* _YOUR GOAL_: Quote exactly, and only, the lines of the material below from the line with "- coaster [799,594,858,622]" through the line with "wall art [585,259,620,305]".
***** SOURCE INFORMATION
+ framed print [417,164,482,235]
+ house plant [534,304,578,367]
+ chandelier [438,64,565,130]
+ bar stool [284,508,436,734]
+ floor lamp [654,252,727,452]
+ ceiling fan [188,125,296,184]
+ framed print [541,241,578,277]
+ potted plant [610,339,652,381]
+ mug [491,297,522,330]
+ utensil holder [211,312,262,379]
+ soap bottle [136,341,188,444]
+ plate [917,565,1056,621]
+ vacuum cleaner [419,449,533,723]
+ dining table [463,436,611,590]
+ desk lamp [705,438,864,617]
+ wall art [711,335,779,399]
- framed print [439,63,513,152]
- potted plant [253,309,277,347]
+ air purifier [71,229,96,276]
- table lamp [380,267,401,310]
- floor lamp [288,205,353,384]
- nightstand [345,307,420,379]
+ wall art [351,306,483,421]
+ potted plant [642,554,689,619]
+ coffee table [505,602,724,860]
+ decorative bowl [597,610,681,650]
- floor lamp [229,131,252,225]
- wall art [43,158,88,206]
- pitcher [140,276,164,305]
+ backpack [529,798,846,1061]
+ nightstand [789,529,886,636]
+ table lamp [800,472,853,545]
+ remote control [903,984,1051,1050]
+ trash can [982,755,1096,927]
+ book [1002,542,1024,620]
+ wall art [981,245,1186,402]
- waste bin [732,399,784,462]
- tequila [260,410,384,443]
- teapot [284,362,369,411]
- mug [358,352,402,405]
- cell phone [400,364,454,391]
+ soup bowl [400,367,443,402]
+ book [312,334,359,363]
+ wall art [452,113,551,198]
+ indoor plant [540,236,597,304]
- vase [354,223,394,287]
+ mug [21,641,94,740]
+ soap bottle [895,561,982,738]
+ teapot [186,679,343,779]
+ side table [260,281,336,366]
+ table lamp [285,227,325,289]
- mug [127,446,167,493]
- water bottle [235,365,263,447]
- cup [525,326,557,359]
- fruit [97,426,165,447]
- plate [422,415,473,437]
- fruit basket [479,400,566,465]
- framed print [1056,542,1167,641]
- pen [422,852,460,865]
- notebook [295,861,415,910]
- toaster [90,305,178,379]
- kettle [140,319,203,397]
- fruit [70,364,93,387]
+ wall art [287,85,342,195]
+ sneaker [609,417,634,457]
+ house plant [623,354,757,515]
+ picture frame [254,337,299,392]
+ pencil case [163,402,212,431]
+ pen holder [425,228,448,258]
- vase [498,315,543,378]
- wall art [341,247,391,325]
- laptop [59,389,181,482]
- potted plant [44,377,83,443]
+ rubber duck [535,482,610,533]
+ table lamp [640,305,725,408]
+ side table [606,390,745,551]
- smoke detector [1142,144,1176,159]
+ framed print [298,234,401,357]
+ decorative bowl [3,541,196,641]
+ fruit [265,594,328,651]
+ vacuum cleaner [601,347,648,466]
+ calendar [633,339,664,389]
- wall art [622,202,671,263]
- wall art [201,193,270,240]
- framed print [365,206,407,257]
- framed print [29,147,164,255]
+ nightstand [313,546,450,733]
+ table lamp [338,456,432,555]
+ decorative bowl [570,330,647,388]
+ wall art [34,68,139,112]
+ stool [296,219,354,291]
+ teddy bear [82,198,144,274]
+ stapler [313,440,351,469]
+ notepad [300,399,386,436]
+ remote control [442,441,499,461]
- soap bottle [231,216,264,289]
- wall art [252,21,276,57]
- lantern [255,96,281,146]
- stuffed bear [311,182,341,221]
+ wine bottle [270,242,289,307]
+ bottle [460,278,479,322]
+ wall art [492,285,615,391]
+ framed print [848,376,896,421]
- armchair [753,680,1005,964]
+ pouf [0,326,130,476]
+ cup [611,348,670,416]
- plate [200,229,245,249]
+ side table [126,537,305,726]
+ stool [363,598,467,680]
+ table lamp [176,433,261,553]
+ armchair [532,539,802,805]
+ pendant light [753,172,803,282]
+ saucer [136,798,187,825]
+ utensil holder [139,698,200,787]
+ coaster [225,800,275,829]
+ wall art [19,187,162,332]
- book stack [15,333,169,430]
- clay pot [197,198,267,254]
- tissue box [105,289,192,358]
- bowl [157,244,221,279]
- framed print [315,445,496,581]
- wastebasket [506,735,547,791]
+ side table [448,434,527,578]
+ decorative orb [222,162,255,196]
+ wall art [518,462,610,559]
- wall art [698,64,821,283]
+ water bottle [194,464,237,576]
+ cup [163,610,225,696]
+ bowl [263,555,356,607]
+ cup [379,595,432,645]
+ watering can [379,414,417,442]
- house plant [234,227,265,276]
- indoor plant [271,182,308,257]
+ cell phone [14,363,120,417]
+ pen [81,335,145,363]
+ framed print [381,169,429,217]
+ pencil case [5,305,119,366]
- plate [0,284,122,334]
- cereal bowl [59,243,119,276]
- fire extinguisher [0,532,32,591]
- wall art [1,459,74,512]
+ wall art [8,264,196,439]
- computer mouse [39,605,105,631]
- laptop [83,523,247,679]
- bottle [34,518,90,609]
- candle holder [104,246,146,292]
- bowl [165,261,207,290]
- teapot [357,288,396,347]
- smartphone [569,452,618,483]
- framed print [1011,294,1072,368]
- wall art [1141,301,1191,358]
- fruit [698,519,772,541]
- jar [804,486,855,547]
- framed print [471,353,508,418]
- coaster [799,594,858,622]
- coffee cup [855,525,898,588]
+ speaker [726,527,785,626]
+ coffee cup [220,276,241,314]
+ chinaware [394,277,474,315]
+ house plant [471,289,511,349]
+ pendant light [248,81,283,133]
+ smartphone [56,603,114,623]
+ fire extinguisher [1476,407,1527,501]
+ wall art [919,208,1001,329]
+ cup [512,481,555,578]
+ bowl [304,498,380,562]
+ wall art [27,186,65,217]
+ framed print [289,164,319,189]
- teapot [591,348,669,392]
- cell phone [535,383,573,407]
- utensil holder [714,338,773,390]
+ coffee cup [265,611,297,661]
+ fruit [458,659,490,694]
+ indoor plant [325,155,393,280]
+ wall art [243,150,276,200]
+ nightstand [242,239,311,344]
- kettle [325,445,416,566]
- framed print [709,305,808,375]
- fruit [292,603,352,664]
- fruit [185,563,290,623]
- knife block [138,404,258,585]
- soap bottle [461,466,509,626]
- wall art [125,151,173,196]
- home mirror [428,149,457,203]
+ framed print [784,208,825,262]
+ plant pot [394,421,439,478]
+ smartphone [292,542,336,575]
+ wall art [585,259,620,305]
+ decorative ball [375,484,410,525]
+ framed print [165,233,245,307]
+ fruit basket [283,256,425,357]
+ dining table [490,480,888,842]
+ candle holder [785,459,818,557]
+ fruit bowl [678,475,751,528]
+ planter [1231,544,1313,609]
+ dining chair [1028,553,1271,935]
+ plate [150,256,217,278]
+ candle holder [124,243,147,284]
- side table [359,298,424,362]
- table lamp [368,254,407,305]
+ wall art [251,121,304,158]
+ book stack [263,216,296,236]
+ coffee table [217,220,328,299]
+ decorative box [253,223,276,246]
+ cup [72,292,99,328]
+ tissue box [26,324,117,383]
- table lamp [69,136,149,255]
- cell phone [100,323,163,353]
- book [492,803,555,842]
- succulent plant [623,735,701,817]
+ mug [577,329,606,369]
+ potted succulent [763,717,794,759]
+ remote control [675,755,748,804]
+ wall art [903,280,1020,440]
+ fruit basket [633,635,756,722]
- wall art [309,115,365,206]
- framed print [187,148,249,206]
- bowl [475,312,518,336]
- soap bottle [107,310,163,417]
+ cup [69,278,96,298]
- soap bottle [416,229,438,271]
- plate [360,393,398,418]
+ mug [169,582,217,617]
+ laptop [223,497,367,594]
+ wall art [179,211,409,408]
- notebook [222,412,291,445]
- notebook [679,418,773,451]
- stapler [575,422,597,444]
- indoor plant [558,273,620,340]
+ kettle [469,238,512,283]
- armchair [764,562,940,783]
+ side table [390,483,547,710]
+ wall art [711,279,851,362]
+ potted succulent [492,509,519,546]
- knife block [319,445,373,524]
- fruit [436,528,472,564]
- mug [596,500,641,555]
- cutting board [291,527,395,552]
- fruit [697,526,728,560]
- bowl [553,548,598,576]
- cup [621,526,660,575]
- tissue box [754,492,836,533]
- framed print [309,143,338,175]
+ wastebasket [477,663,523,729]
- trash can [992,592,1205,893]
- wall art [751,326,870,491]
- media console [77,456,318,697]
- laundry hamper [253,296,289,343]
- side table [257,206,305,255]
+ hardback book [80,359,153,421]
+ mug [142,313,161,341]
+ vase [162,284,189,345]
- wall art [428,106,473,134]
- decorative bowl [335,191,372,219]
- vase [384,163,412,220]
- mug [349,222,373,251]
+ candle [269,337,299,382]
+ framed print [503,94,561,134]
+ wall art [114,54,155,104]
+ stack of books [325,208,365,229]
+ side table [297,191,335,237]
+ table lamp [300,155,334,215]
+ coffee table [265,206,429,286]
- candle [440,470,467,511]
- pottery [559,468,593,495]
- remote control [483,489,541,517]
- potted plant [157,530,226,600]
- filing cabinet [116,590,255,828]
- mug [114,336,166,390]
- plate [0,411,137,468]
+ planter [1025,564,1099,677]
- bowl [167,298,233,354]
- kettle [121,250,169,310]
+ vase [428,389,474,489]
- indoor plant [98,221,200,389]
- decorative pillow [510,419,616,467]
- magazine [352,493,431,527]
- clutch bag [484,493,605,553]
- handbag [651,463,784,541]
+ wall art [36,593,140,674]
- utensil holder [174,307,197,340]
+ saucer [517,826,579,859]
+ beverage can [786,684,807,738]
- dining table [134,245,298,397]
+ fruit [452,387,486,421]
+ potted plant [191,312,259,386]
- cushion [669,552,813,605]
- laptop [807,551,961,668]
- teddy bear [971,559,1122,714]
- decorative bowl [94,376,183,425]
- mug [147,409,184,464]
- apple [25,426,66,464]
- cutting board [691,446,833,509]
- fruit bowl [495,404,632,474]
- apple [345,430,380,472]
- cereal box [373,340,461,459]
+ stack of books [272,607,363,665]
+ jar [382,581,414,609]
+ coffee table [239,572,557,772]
**********
* _RESULT_:
- coaster [799,594,858,622]
- coffee cup [855,525,898,588]
+ speaker [726,527,785,626]
+ coffee cup [220,276,241,314]
+ chinaware [394,277,474,315]
+ house plant [471,289,511,349]
+ pendant light [248,81,283,133]
+ smartphone [56,603,114,623]
+ fire extinguisher [1476,407,1527,501]
+ wall art [919,208,1001,329]
+ cup [512,481,555,578]
+ bowl [304,498,380,562]
+ wall art [27,186,65,217]
+ framed print [289,164,319,189]
- teapot [591,348,669,392]
- cell phone [535,383,573,407]
- utensil holder [714,338,773,390]
+ coffee cup [265,611,297,661]
+ fruit [458,659,490,694]
+ indoor plant [325,155,393,280]
+ wall art [243,150,276,200]
+ nightstand [242,239,311,344]
- kettle [325,445,416,566]
- framed print [709,305,808,375]
- fruit [292,603,352,664]
- fruit [185,563,290,623]
- knife block [138,404,258,585]
- soap bottle [461,466,509,626]
- wall art [125,151,173,196]
- home mirror [428,149,457,203]
+ framed print [784,208,825,262]
+ plant pot [394,421,439,478]
+ smartphone [292,542,336,575]
+ wall art [585,259,620,305]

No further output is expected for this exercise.